= What to work on =
Every entry should come back exactly as written, minus the pictures.

┌────────

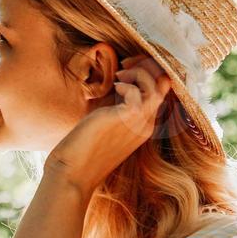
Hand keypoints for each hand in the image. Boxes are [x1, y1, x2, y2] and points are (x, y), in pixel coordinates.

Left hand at [45, 54, 173, 193]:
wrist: (73, 172)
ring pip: (158, 86)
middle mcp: (146, 124)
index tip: (127, 67)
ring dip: (140, 72)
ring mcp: (140, 122)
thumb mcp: (104, 119)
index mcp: (143, 126)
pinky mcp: (128, 118)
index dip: (148, 74)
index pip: (160, 93)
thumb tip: (116, 81)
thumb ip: (114, 103)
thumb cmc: (83, 147)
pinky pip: (140, 91)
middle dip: (147, 68)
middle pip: (163, 86)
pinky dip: (129, 82)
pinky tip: (115, 85)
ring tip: (120, 72)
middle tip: (125, 65)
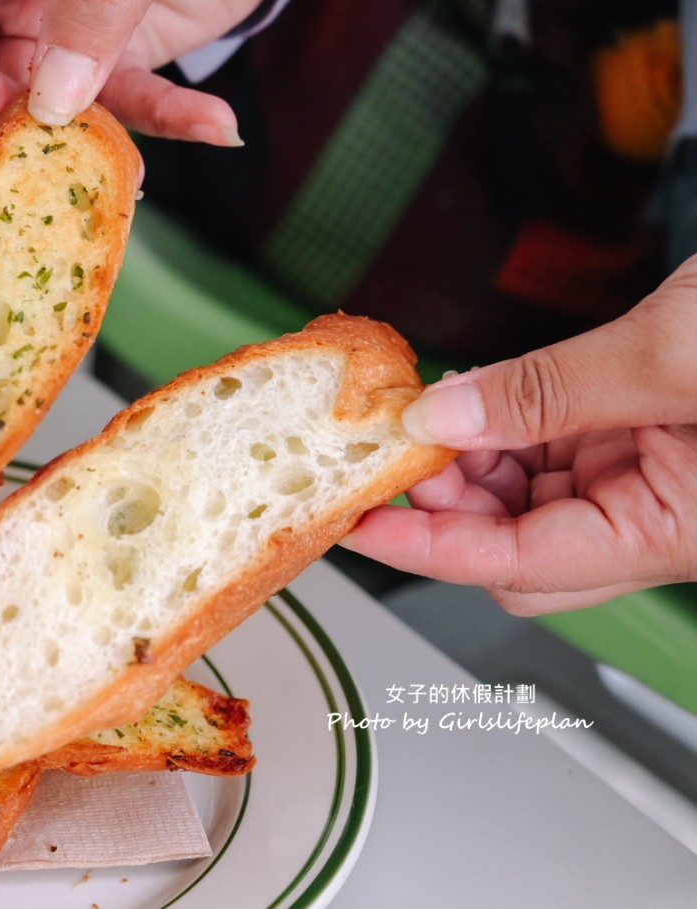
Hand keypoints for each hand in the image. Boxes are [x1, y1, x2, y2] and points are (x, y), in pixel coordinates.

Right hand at [0, 0, 259, 143]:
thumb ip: (88, 16)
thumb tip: (52, 101)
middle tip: (41, 151)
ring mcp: (53, 28)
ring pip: (36, 103)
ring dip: (88, 137)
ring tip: (129, 165)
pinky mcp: (109, 58)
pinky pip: (122, 101)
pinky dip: (165, 116)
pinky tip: (214, 122)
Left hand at [341, 258, 696, 614]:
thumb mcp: (671, 355)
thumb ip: (548, 392)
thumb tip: (441, 416)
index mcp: (678, 530)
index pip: (519, 564)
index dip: (426, 549)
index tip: (356, 523)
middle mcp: (663, 518)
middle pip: (516, 546)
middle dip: (447, 503)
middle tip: (396, 445)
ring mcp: (656, 479)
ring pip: (529, 499)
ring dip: (471, 461)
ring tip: (434, 410)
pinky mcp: (651, 435)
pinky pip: (557, 451)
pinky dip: (508, 428)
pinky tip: (479, 397)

└────────

= Your solution =
Hand keypoints for each hand in the image. Boxes are [x1, y1, x2, y2] and points are (x, y), in pixel coordinates.

Left hand at [45, 54, 173, 193]:
wrist: (73, 172)
ring pip: (158, 86)
middle mcp: (146, 124)
index tip: (127, 67)
ring dip: (140, 72)
ring mcp: (140, 122)
thumb mcp: (104, 119)
index mcp: (143, 126)
pinky mcp: (128, 118)
index dip: (148, 74)
index pip: (160, 93)
thumb tip: (116, 81)
thumb ip: (114, 103)
thumb cmc: (83, 147)
pinky pip: (140, 91)
middle dip: (147, 68)
middle pip: (163, 86)
pinky dip: (129, 82)
pinky tip: (115, 85)
ring tip: (120, 72)
middle tip: (125, 65)
Hand keypoints for each hand in the image. Boxes are [x1, y1, x2, y2] and points are (x, y), in pixel coordinates.

Right hand at [0, 0, 259, 143]:
thumb ip: (88, 16)
thumb tip: (52, 101)
middle tip: (41, 151)
ring mcp: (53, 28)
ring pip: (36, 103)
ring dip: (88, 137)
ring tip: (129, 165)
pinky mcp: (109, 58)
pinky pip: (122, 101)
pinky dip: (165, 116)
pinky tip: (214, 122)
Left hand at [341, 258, 696, 614]:
thumb mcp: (671, 355)
thumb ip: (548, 392)
thumb tip: (441, 416)
index mcp: (678, 530)
index pip: (519, 564)
index dip: (426, 549)
index tip: (356, 523)
middle mcp: (663, 518)
middle pip: (516, 546)
middle dip: (447, 503)
middle tip: (396, 445)
ring mcp: (656, 479)
ring pip: (529, 499)
ring dip: (471, 461)
ring tip: (434, 410)
pinky mcp: (651, 435)
pinky pip: (557, 451)
pinky dip: (508, 428)
pinky tip: (479, 397)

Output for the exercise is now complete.